Any update on this, Eric? I’m curious.

Yes! I finally found a group on Fbook that is especially for world collectors and experts of Keris blades (apparently Kris is improper and denotes the iron aspect specifically). It was agreed that the blade is 19th century, but it is culturally expected that the "clothing" of the blade is be periodically replaced because "a proper Keris should always be well dressed". So it sounds the grip and possibly other adornments were re-crafted at some point. That said the previous owner of the blade purchased it about 30 years ago so it happened sometime before that.


There is also a ton of symbolism, cultural meaning, and ritual surrounding almost every aspect of the blade.
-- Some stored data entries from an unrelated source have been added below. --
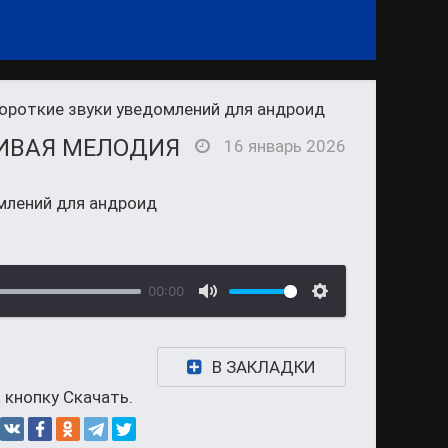
ороткие звуки уведомлений для андроид
СИВАЯ МЕЛОДИЯ
16 январь 2026
млений для андроид
00:00
В ЗАКЛАДКИ
 кнопку Скачать.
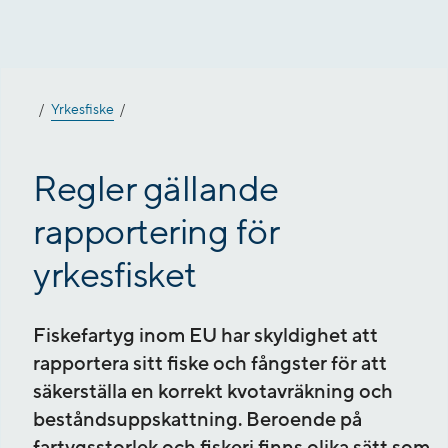
Gå
till
innehåll
Yrkesfiske
Regler gällande
rapportering för
yrkesfisket
Fiskefartyg inom EU har skyldighet att
rapportera sitt fiske och fångster för att
säkerställa en korrekt kvotavräkning och
beståndsuppskattning. Beroende på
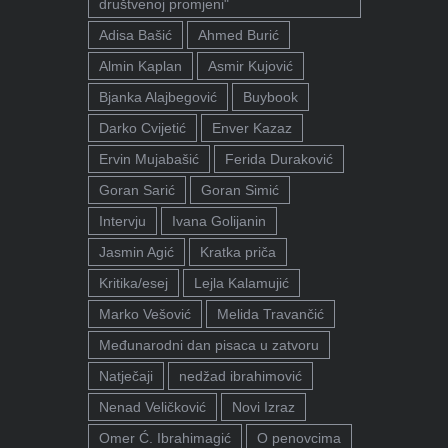
društvenoj promjeni"
Adisa Bašić
Ahmed Burić
Almin Kaplan
Asmir Kujović
Bjanka Alajbegović
Buybook
Darko Cvijetić
Enver Kazaz
Ervin Mujabašić
Ferida Duraković
Goran Sarić
Goran Simić
Intervju
Ivana Golijanin
Jasmin Agić
Kratka priča
Kritika/esej
Lejla Kalamujić
Marko Vešović
Melida Travančić
Međunarodni dan pisaca u zatvoru
Natječaji
nedžad ibrahimović
Nenad Veličković
Novi Izraz
Omer Ć. Ibrahimagić
O penovcima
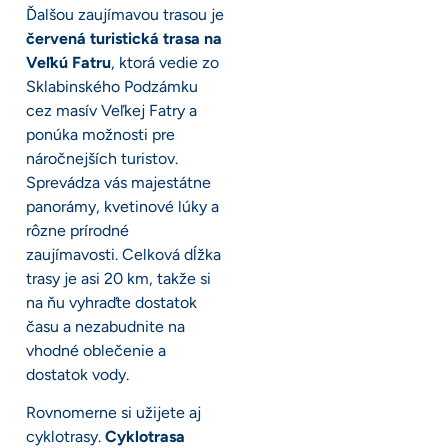
Ďalšou zaujímavou trasou je
červená turistická trasa na
Veľkú Fatru
, ktorá vedie zo
Sklabinského Podzámku
cez masív Veľkej Fatry a
ponúka možnosti pre
náročnejších turistov.
Sprevádza vás majestátne
panorámy, kvetinové lúky a
rôzne prírodné
zaujímavosti. Celková dĺžka
trasy je asi 20 km, takže si
na ňu vyhraďte dostatok
času a nezabudnite na
vhodné oblečenie a
dostatok vody.
Rovnomerne si užijete aj
cyklotrasy.
Cyklotrasa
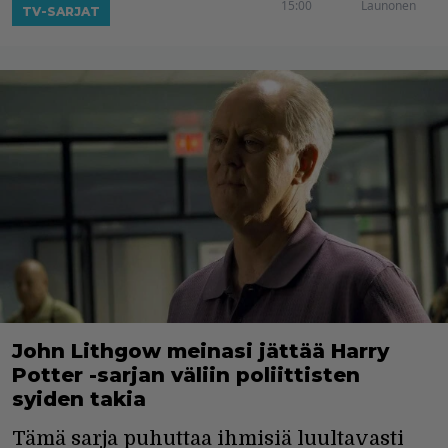
15:00
Launonen
TV-SARJAT
John Lithgow meinasi jättää Harry
Potter -sarjan väliin poliittisten
syiden takia
Tämä sarja puhuttaa ihmisiä luultavasti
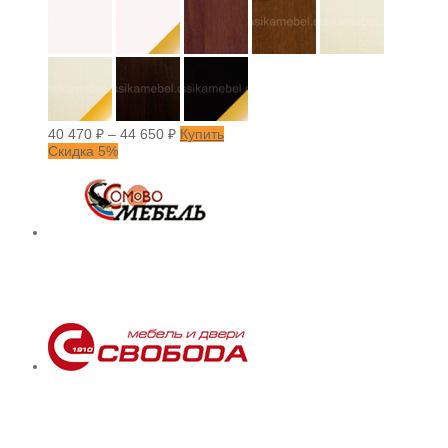
40 470
₽
–
44 650
₽
Купить
Скидка 5%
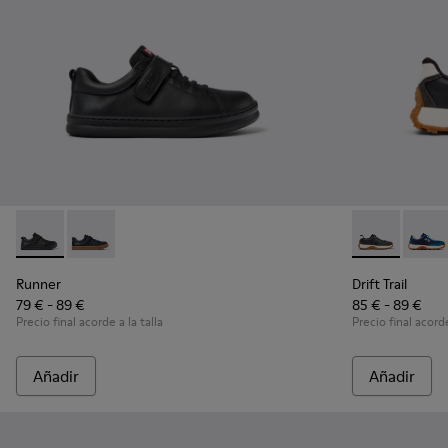
Runner - K800319-001 - Zapatillas negras de piel y textil para
Runner - K800319-006
Drift Trail -
Drift 
Runner
Drift Trail
79 € - 89 €
85 € - 89 €
Precio final acorde a la talla
Precio final acorde
Añadir
Añadir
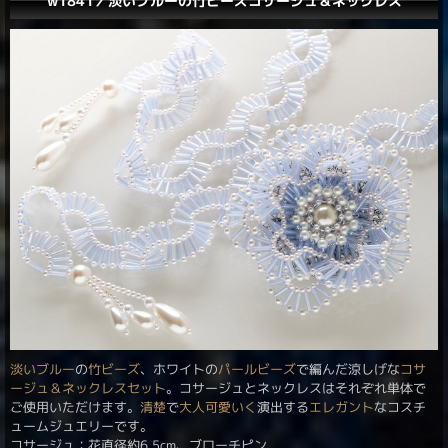
w1841／淡いブルーの竹ビーズコサージュ＆ネックレス
淡いブルー
の
竹ビーズ
、ホワイトの
パールビーズ
で編んだ涼しげな
コサ
ージュ＆ネックレスセット
。コサージュとネックレスはそれぞれ単体で
ご使用いただけます。
清楚
で
大人可愛いく
演出する
エレガント
なコスチ
ュームジュエリーです。
コサージュ；花直径約6.5cm、ブローチピン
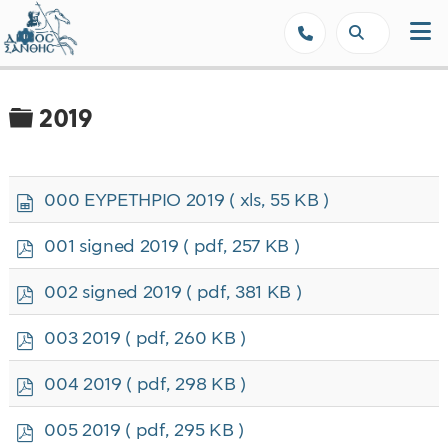
Δήμος Ξάνθης - Επίσημη Ιστοσε
Φάκελος
2019
s
000 ΕΥΡΕΤΗΡΙΟ 2019
( xls, 55 KB )
p
r
p
001 signed 2019
( pdf, 257 KB )
e
d
a
f
p
002 signed 2019
( pdf, 381 KB )
d
d
s
f
p
h
003 2019
( pdf, 260 KB )
d
e
f
e
p
004 2019
( pdf, 298 KB )
t
d
f
p
005 2019
( pdf, 295 KB )
d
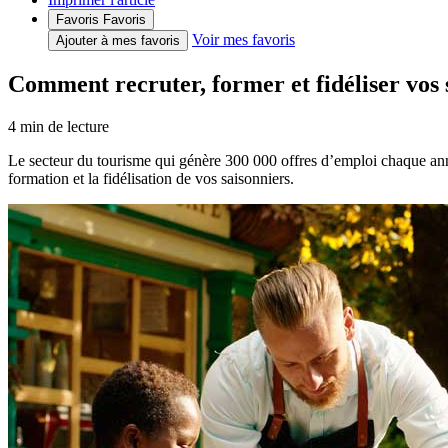
Favoris
Favoris
Voir mes favoris
Ajouter à mes favoris
Comment recruter, former et fidéliser vos 
4
min de lecture
Le secteur du tourisme qui génère 300 000 offres d’emploi chaque année
formation et la fidélisation de vos saisonniers.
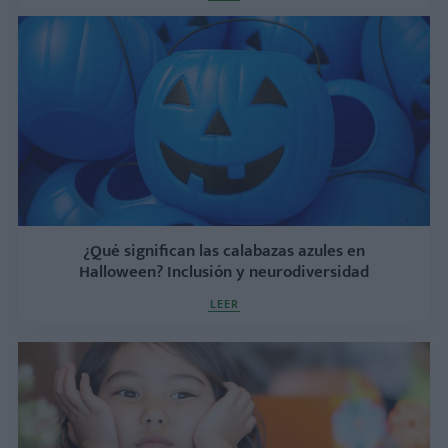
¿Qué significan las calabazas azules en
Halloween? Inclusión y neurodiversidad
LEER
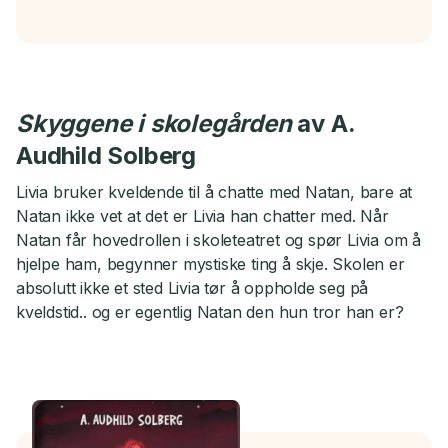
Skyggene i skolegården
av A.
Audhild Solberg
Livia bruker kveldende til å chatte med Natan, bare at
Natan ikke vet at det er Livia han chatter med. Når
Natan får hovedrollen i skoleteatret og spør Livia om å
hjelpe ham, begynner mystiske ting å skje. Skolen er
absolutt ikke et sted Livia tør å oppholde seg på
kveldstid.. og er egentlig Natan den hun tror han er?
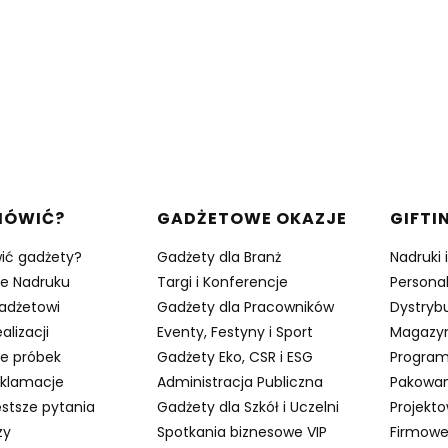
w stopce
MÓWIĆ?
GADŻETOWE OKAZJE
GIFTI
ić gadżety?
Gadżety dla Branż
Nadruki 
je Nadruku
Targi i Konferencje
Persona
adżetowi
Gadżety dla Pracowników
Dystrybu
alizacji
Eventy, Festyny i Sport
Magazy
e próbek
Gadżety Eko, CSR i ESG
Program
eklamacje
Administracja Publiczna
Pakowan
stsze pytania
Gadżety dla Szkół i Uczelni
Projekt
zy
Spotkania biznesowe VIP
Firmowe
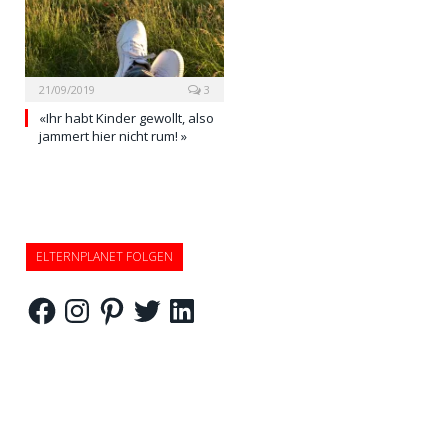
21/09/2019
3
«Ihr habt Kinder gewollt, also
jammert hier nicht rum! »
ELTERNPLANET FOLGEN
Facebook
Instagram
Pinterest
Twitter
LinkedIn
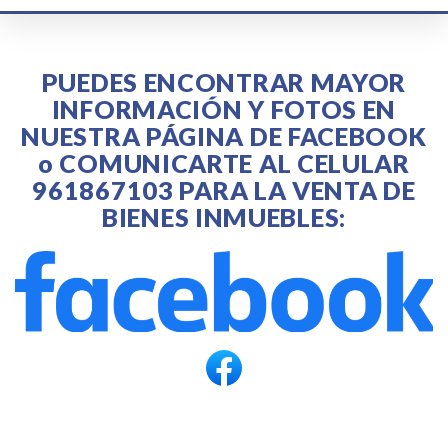
PUEDES ENCONTRAR MAYOR
INFORMACIÓN Y FOTOS EN
NUESTRA PÁGINA DE FACEBOOK
o COMUNICARTE AL CELULAR
961867103
PARA LA VENTA DE
BIENES INMUEBLES:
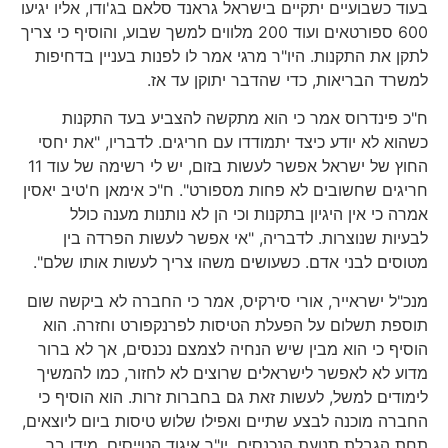
בעוד כשבועיים יתקיים בישראל גראנד סלאם בג'ודו, אליו יגיעו
600 ספורטאים ועוד 200 מלווים למשך שבוע, והוסיף כי צריך
לתקן את התקנות. היו"ר מרגי אמר לו לפנות בעניין בדחיפות
למשרד הבריאות, כדי שהדבר יתוקן עד אז.
ח"כ פינדרוס אמר כי הוא מתקשה להצביע בעד התקנות
כשהוא לא יודע כיצד יתמודדו עם חריגים. לדבריו, "את יחסי
החוץ של ישראל אפשר לעשות בזום, יש לי רשימה של עוד 11
חריגים שחשובים לא פחות מספורט". ח"כ אימאן ח'טיב יאסין
אמרה כי אין היגיון בתקנות וכי הן לא נותנות מענה כולל
לבעיות שנוצרות. לדבריה, "אי אפשר לעשות הפרדה בין
מטוסים לבני אדם. כשעושים משהו צריך לעשות אותו שלם".
מנכ"ל ישראייר, אורי סירקיס, אמר כי החברה לא ביקשה שום
תוספת תשלום על הפעלת הטיסות לפרנקפורט וחזרה. הוא
הוסיף כי הוא מבין שיש הנחיה לצמצם נכנסים, אך לא ברור
מדוע לא לאפשר לישראלים שרוצים לא לחזור, כמו להמשיך
לימודים למשל, לעשות זאת גם בחברות זרות. הוא הוסיף כי
החברה מוכנה לבצע שתיים ואפילו שלוש טיסות ביום ליוצאים,
תחת הגבלת תנועת הנכנסים. יו"ר איגוד הטייסים, מידן בר,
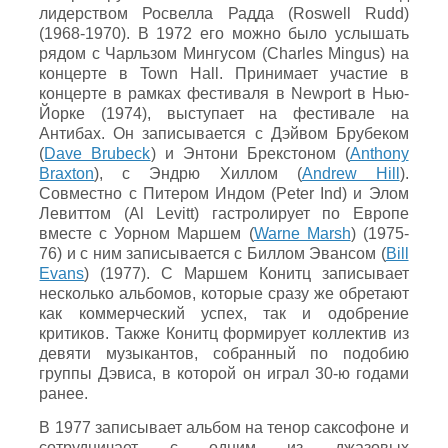
лидерством Росвелла Радда (Roswell Rudd)
(1968-1970). В 1972 его можно было услышать
рядом с Чарльзом Мингусом (Charles Mingus) на
концерте в Town Hall. Принимает участие в
концерте в рамках фестиваля в Newport в Нью-
Йорке (1974), выступает на фестивале на
Антибах. Он записывается с Дэйвом Брубеком
(
Dave Brubeck
) и Энтони Брекстоном (
Anthony
Braxton
), с Эндрю Хиллом (
Andrew Hill
).
Совместно с Питером Индом (Peter Ind) и Элом
Левиттом (Al Levitt) гастролирует по Европе
вместе с Уорном Маршем (
Warne Marsh
) (1975-
76) и с ним записывается с Биллом Эвансом (
Bill
Evans
) (1977). C Маршем Конитц записывает
несколько альбомов, которые сразу же обретают
как коммерческий успех, так и одобрение
критиков. Также Конитц формирует коллектив из
девяти музыкантов, собранный по подобию
группы Дэвиса, в которой он играл 30-ю годами
ранее.
В 1977 записывает альбом на тенор саксофоне и
сотрудничает с одним из джазовых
The number of waves in the blade corresponds to its level of power and the owner of such a blade should be someone who can match that intensity or else it might bring ill luck to their life. This one was thought to have 13 waves which corresponds to a fairly powerful one with male energy (odd vs even number). There is so much more, though much of the terminology was obviously not in English. I was able to track down an out of print book on keris blades that was recommend to me for a good price. The book has photographs of every smithing step and goes into detail about the various meanings and rituals and names the various parts. For what it's worth here is what one of the people who replied suggested for classifications:


1. dhapur (shape) : sengkelat
2. dress : Ladrang Surakarta (Solo, central Java), iras (made out of just one piece of wood, instead of assembled parts)
3. wood : gembol jati (teakwood burl)
4. mendhak (spacer) : widhengan type, looked like made out of silver
5. Pamor : classified as pulo tirto ?
6. age : 19th cent
7. hilt is nice, but doesn't seem to be made out of kemuning wood (orange jessamine), more akin to awar-awar wood (Ficus septica Burm.f)
8. forgot ... pendok (scabbard cover) : brass, blewah in modang style ? (Not really clear there)


I feel quite fortunate to have this blade in my possession for the time being though I'm not entirely sure if I am of sufficient "power" to keep this keris from bringing ill energy, alas, I reckon the least I can do is show some respect by learning about these objects and crafting some kind of nice display.